The New Yorker's James Surowiecki (hat-tip Brendan Nyhan) makes some interesting points about supply-side economics:
The supply-side argument that, in the United States, tax-rate cuts pay for themselves—that, after cutting taxes, the government actually ends up with more revenue—has little or no support within the mainstream economic profession, and no hard empirical data to back it up.Surowiecki suggests that:
...the absurd idea that tax cuts pay for themselves is based on an idea that is not at all absurd, which is that tax rates can have an impact on people’s behavior. Increase taxes too much, and people may work less (since they get to keep less of the income they earn) and invest less (since their gains will be taxed more heavily), and so the economy will grow more slowly. The opposite can happen if you cut taxes. (How much of an impact tax rates have—and how high taxes have to get before they have an impact—is a subject of much debate in economics, but it’s inarguable that they do matter.) What supply-siders have done is start with that reasonable idea and extrapolate it to unreasonable lengths.

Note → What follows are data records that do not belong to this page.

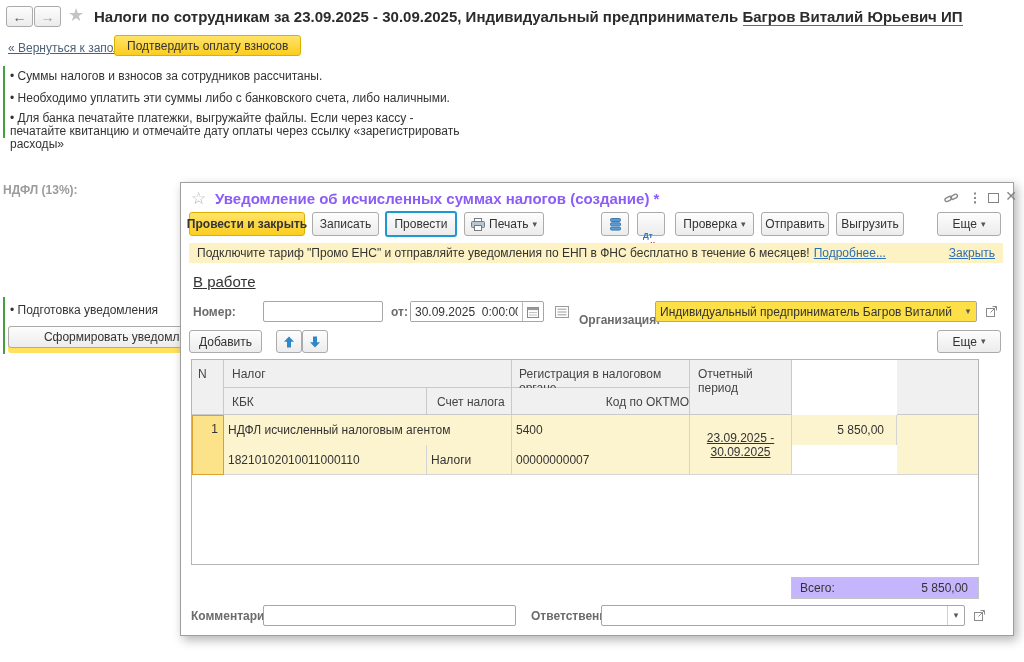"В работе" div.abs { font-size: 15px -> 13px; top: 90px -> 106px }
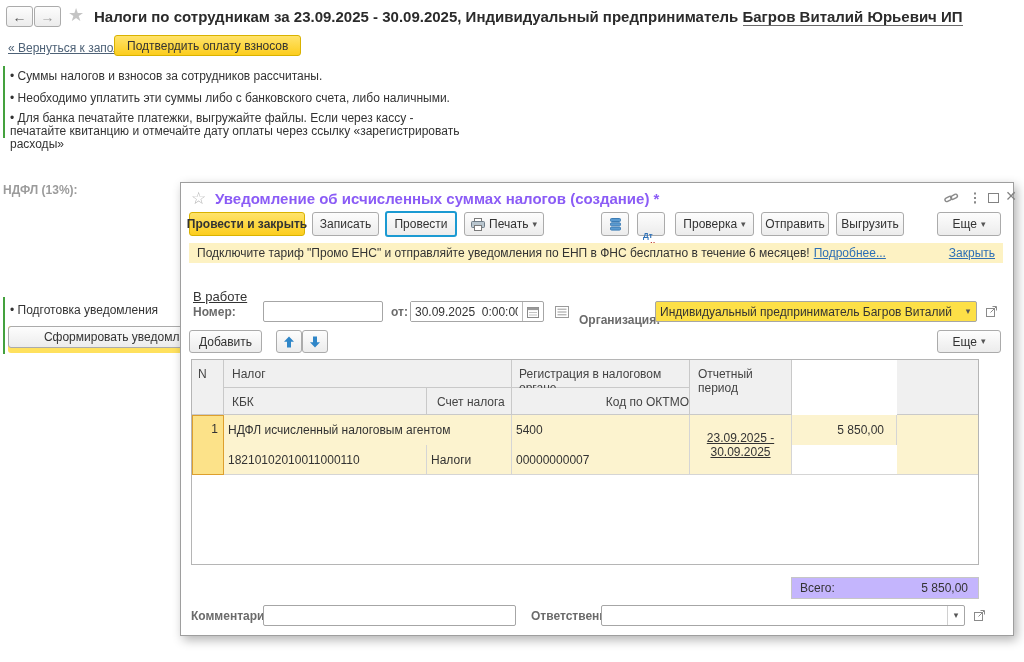"Индивидуальный предприниматель Багров" div.abs { background: #fde047 -> #c4b5fd }
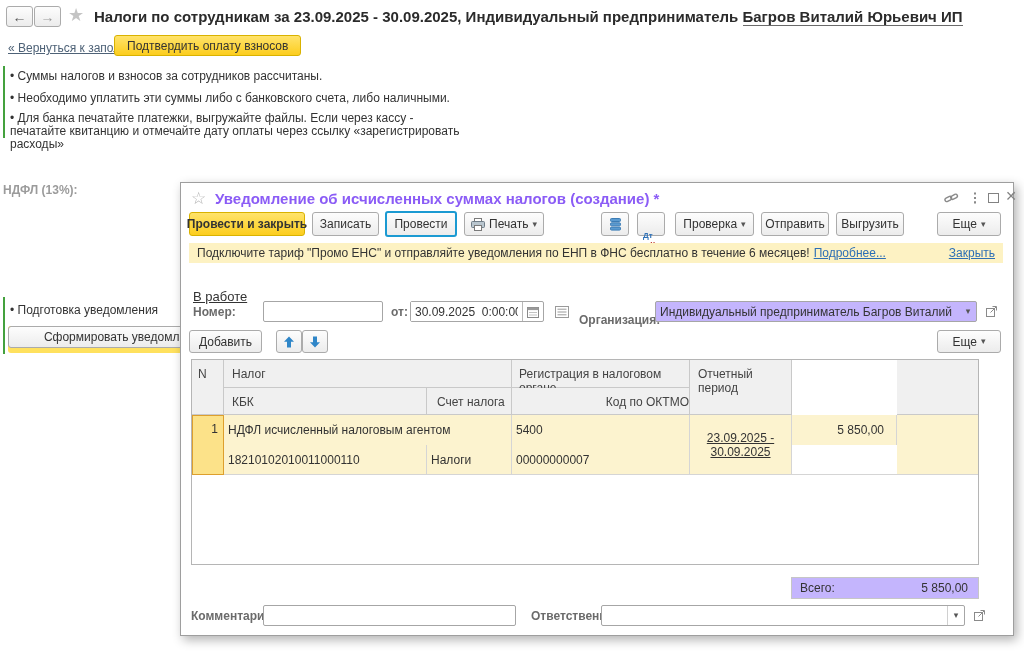"00000000007" div.cell { text: 00000000007 -> 00000000002 }
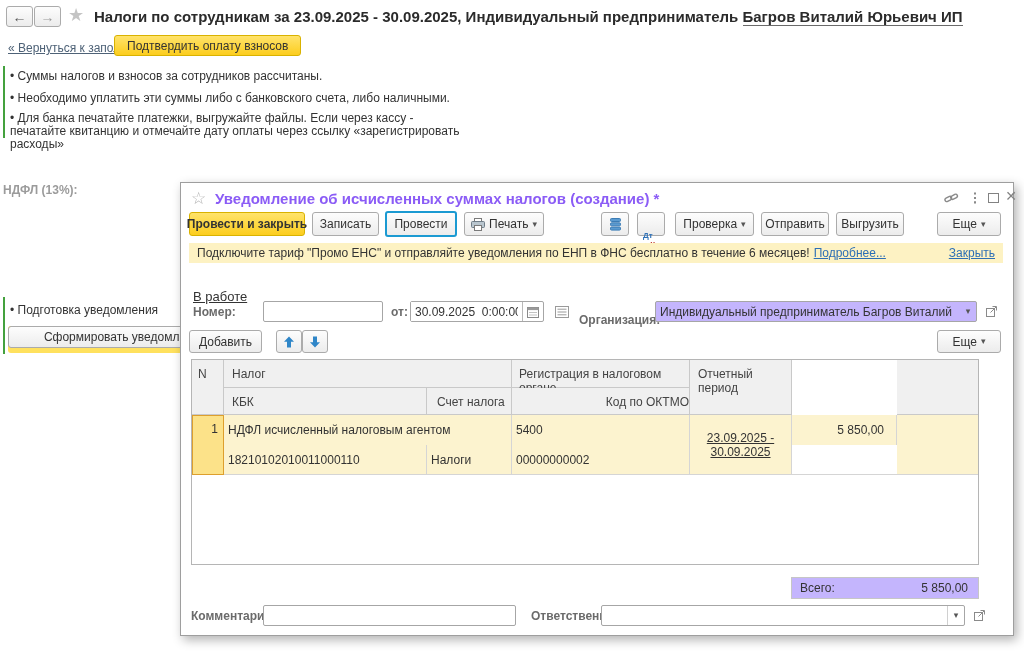"Всего:" div.abs { background: #c4b5fd -> #a3a3a3 }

They’re aided in that extrapolation by the simple fact that the American economy grows over time. As a result, even if you cut taxes the federal government will eventually take in more tax revenue than it once did. And that allows supply-siders to fashion a spurious syllogism: taxes were cut in 2001, government revenues are higher in 2007 than they were in 2001, therefore the tax cuts increased revenue. The comparison that really matters in analyzing the impact of the tax cuts, of course, is not between government revenue in 2001 and government revenue in 2007. It’s the comparison between actual tax revenue in 2007 and what tax revenue would have been in 2007 had there been no tax cuts in 2001. And studies that make these types of comparisons—including one by Bush’s own Treasury Department that looked at the tax cuts’ impact on economic growth—find that government revenues would be greater had taxes not been cut. But that hasn’t stopped President Bush from claiming victory.
The above logic makes some sense to me. But regardless if one agrees with studies linked to above, I completely agree with Surowiecki's next point:
In one sense, of course, it’s odd that a Republican President should treat higher government revenues as a point of pride. Historically, after all, Republicans have been the party of small government and fiscal restraint. But, while Republicans still talk a good game about the need for spending discipline, in practice it matters far less to them than tax cutting. After all, if tax cuts pay for themselves, then there’s not much reason to worry about restraining government spending—we can afford it all. In fact, if government spending grows too big, you can cut taxes again to pay for it.I enjoy a tax cut as much as the next guy but the fact is that there are no mainstream Republican politicians calling for smaller government at all. If I'm wrong about this please let me know.